Lucy (Scarlett Johansson) accidentally gets caught up in a drug deal, but she soon turns the tables on her captors and transforms into a merciless warrior evolved beyond human comprehension.
I overhead the ending of this movie while on commute which told me two things – it could either be so bad that its good (cult film material) or it’s a typical blockbuster (rip off of Limitless).
It’s none of the above.
Yes, the material is handled pretty well even though it becomes increasingly ridiculous. The pacing is brisk and the plot is unpredictable thanks to the script.
The movie commits to its own BS and never looks back, using a different approach to exposition. The pseudoscience isn’t exactly dumped in one conversation and explained through narration. So the movie is free to toy with the idea while making an interesting set-up.
As always, when something important needs to be said Morgan Freeman gets a paycheck gig. Scarlett Johansson is more than capable to pull off this role after her stellar performance in Under the Skin.
That being said when you look at the film closely, its as generic as the 10 percent brain myth.
It’s able to put its borrowed ideas from Space Odyssey, the Matrix, and Akira to good use but doesn’t explore its own concepts – time and cellular immortality. Instead it features ideas we’ve already been told – superhuman powers and genetic manipulation.
Lucy spends more time babbling than making good use of her godlike powers for inventive action scenes. All we get are glimpses of what she’s capable off. The rest is a generic showdown with stereotypical villains that have foreign accents.
The heroine is a one dimensional hard partying girl so there’s nothing much at stake here except for a small setback in what is surely a big “pharmaceutical” enterprise. Whatever knowledge she passed on is unclear, leading many to misinterpret the ending, which by the way featured a decade old technology (I’m hoping Lucy made a decent choice and moved to the Cloud.)
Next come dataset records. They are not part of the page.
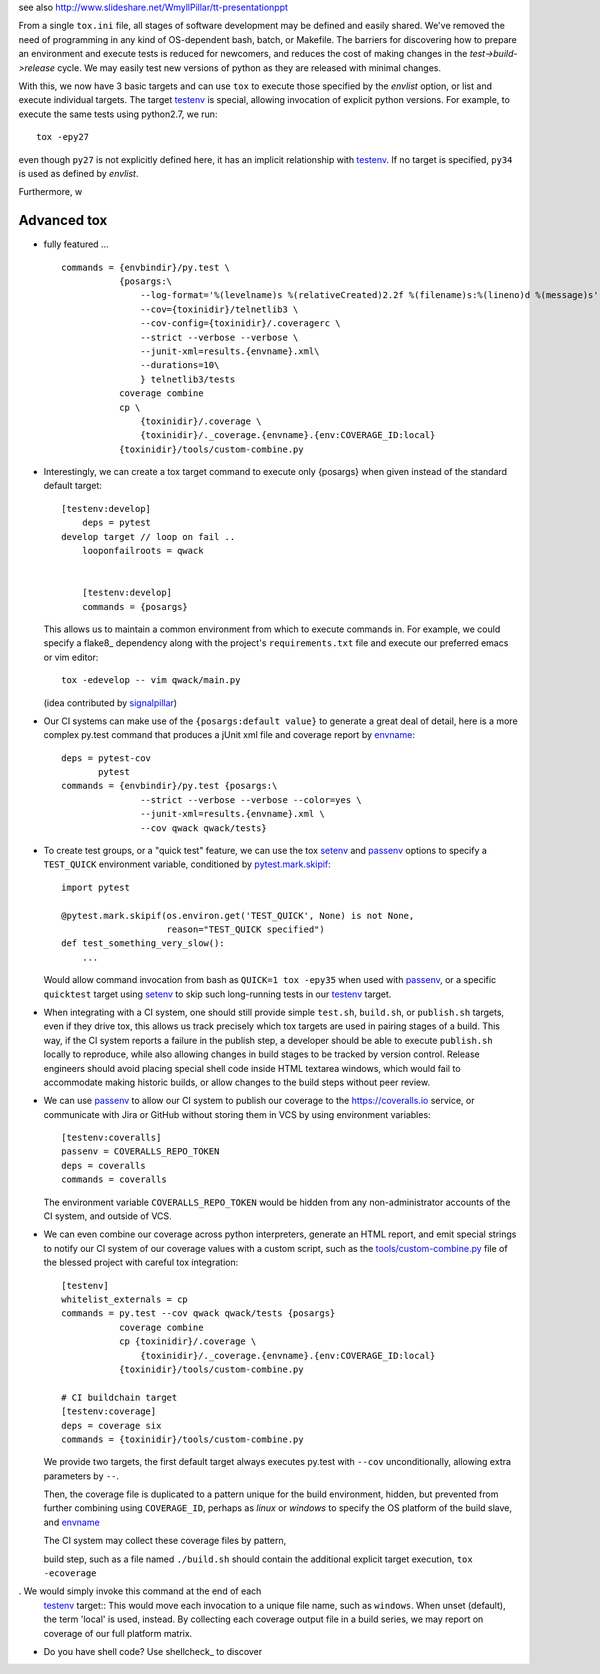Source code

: 
see also
http://www.slideshare.net/WmyllPillar/tt-presentationppt



From a single ``tox.ini`` file, all stages of software development may be
defined and easily shared.  We've removed the need of programming in any kind
of OS-dependent bash, batch, or Makefile.  The barriers for discovering how to
prepare an environment and execute tests is reduced for newcomers, and reduces
the cost of making changes in the *test->build->release* cycle.  We may easily
test new versions of python as they are released with minimal changes.

With this, we now have 3 basic targets and can use ``tox`` to execute those
specified by the *envlist* option, or list and execute individual targets. The
target testenv_ is special, allowing invocation of explicit python versions.
For example, to execute the same tests using python2.7, we run::

    tox -epy27

even though ``py27`` is not explicitly defined here, it has an implicit
relationship with testenv_.  If no target is specified, ``py34`` is used
as defined by *envlist*.

Furthermore, w


Advanced tox
------------

- fully featured ... :: 

    commands = {envbindir}/py.test \
               {posargs:\
                   --log-format='%(levelname)s %(relativeCreated)2.2f %(filename)s:%(lineno)d %(message)s' \
                   --cov={toxinidir}/telnetlib3 \
                   --cov-config={toxinidir}/.coveragerc \
                   --strict --verbose --verbose \
                   --junit-xml=results.{envname}.xml\
                   --durations=10\
                   } telnetlib3/tests
               coverage combine
               cp \
                   {toxinidir}/.coverage \
                   {toxinidir}/._coverage.{envname}.{env:COVERAGE_ID:local}
               {toxinidir}/tools/custom-combine.py


- Interestingly, we can create a tox target command to execute only {posargs}
  when given instead of the standard default target::
      

    [testenv:develop]
        deps = pytest
    develop target // loop on fail ..
        looponfailroots = qwack


        [testenv:develop]
        commands = {posargs}

  This allows us to maintain a common environment from which to execute
  commands in. For example, we could specify a flake8_ dependency along
  with the project's ``requirements.txt`` file and execute our preferred
  emacs or vim editor::

        tox -edevelop -- vim qwack/main.py

  (idea contributed by signalpillar_)

- Our CI systems can make use of the ``{posargs:default value}`` to generate
  a great deal of detail, here is a more complex py.test command that
  produces a jUnit xml file and coverage report by envname_::

        deps = pytest-cov
               pytest
        commands = {envbindir}/py.test {posargs:\
                       --strict --verbose --verbose --color=yes \
                       --junit-xml=results.{envname}.xml \
                       --cov qwack qwack/tests}

- To create test groups, or a "quick test" feature, we can use the tox setenv_
  and passenv_ options to specify a ``TEST_QUICK`` environment variable,
  conditioned by `pytest.mark.skipif`_::

      import pytest

      @pytest.mark.skipif(os.environ.get('TEST_QUICK', None) is not None,
                          reason="TEST_QUICK specified")
      def test_something_very_slow():
          ...

  Would allow command invocation from bash as ``QUICK=1 tox -epy35`` when used
  with passenv_, or a specific ``quicktest`` target using setenv_ to skip such
  long-running tests in our testenv_ target.

- When integrating with a CI system, one should still provide simple
  ``test.sh``, ``build.sh``, or ``publish.sh`` targets, even if they drive
  tox, this allows us track precisely which tox targets are used in pairing
  stages of a build.  This way, if the CI system reports a failure in the
  publish step, a developer should be able to execute ``publish.sh`` locally
  to reproduce, while also allowing changes in build stages to be tracked
  by version control.  Release engineers should avoid placing special shell
  code inside HTML textarea windows, which would fail to accommodate making
  historic builds, or allow changes to the build steps without peer review.

- We can use passenv_ to allow our CI system to publish our coverage to the
  https://coveralls.io service, or communicate with Jira or GitHub without
  storing them in VCS by using environment variables::

      [testenv:coveralls]
      passenv = COVERALLS_REPO_TOKEN
      deps = coveralls
      commands = coveralls

  The environment variable ``COVERALLS_REPO_TOKEN`` would be hidden from any
  non-administrator accounts of the CI system, and outside of VCS.

- We can even combine our coverage across python interpreters, generate an HTML
  report, and emit special strings to notify our CI system of our coverage
  values with a custom script, such as the `tools/custom-combine.py`_ file of
  the blessed project with careful tox integration::

           [testenv]
           whitelist_externals = cp
           commands = py.test --cov qwack qwack/tests {posargs}
                      coverage combine
                      cp {toxinidir}/.coverage \
                          {toxinidir}/._coverage.{envname}.{env:COVERAGE_ID:local}
                      {toxinidir}/tools/custom-combine.py

           # CI buildchain target
           [testenv:coverage]
           deps = coverage six
           commands = {toxinidir}/tools/custom-combine.py

  We provide two targets, the first default target always executes py.test
  with ``--cov`` unconditionally, allowing extra parameters by ``--``.

  Then, the coverage file is duplicated to a pattern unique for the build
  environment, hidden, but prevented from further combining using
  ``COVERAGE_ID``, perhaps as *linux* or *windows* to specify the OS platform
  of the build slave, and envname_

  The CI system may collect these coverage files by pattern,
 
  build step, such as a file named ``./build.sh`` should
  contain the additional explicit target execution, ``tox -ecoverage``

.  We would simply invoke this command at the end of each
  testenv_ target::
  This would move each invocation to a unique file name, such as
  ``windows``.  When unset (default), the term 'local' is used, instead.  By
  collecting each coverage output file in a build series, we may report on
  coverage of our full platform matrix.

- Do you have shell code? Use shellcheck_ to discover

.. _envname: http://testrun.org/tox/latest/plugins.html?highlight=envname#tox.config.TestenvConfig.envname

.. _testenv: http://testrun.org/tox/latest/example/basic.html#a-simple-tox-ini-default-environments

.. _tools/custom-combine.py: https://github.com/jquast/blessed/blob/05a53c6ea66f0e0d440bd0d74aee1e4424be02dd/tools/custom-combine.py

.. _signalpillar: https://github.com/signalpillar
.. _setenv: http://testrun.org/tox/latest/example/basic.html#setting-environment-variables
.. _passenv: http://testrun.org/tox/latest/example/basic.html#passing-down-environment-variables
.. _pytest.mark.skipif: https://pytest.org/latest/skipping.html#marking-a-test-function-to-be-skipped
In the end, well what exactly do we have here? it’s not serviceable enough to be a blockbuster and its too shallow to be thought provoking.
Many critics praised this film because of Luc Besson’s cinematic shenanigans that turned what could have been a ridiculous formulaic female-driven action piece into something silly yet somewhat amusing. True, but you can’t also change the fact that it doesn’t have anything remarkable except for its own commitment to its bullshit science.
Ultimately, its a well executed yet forgettable film.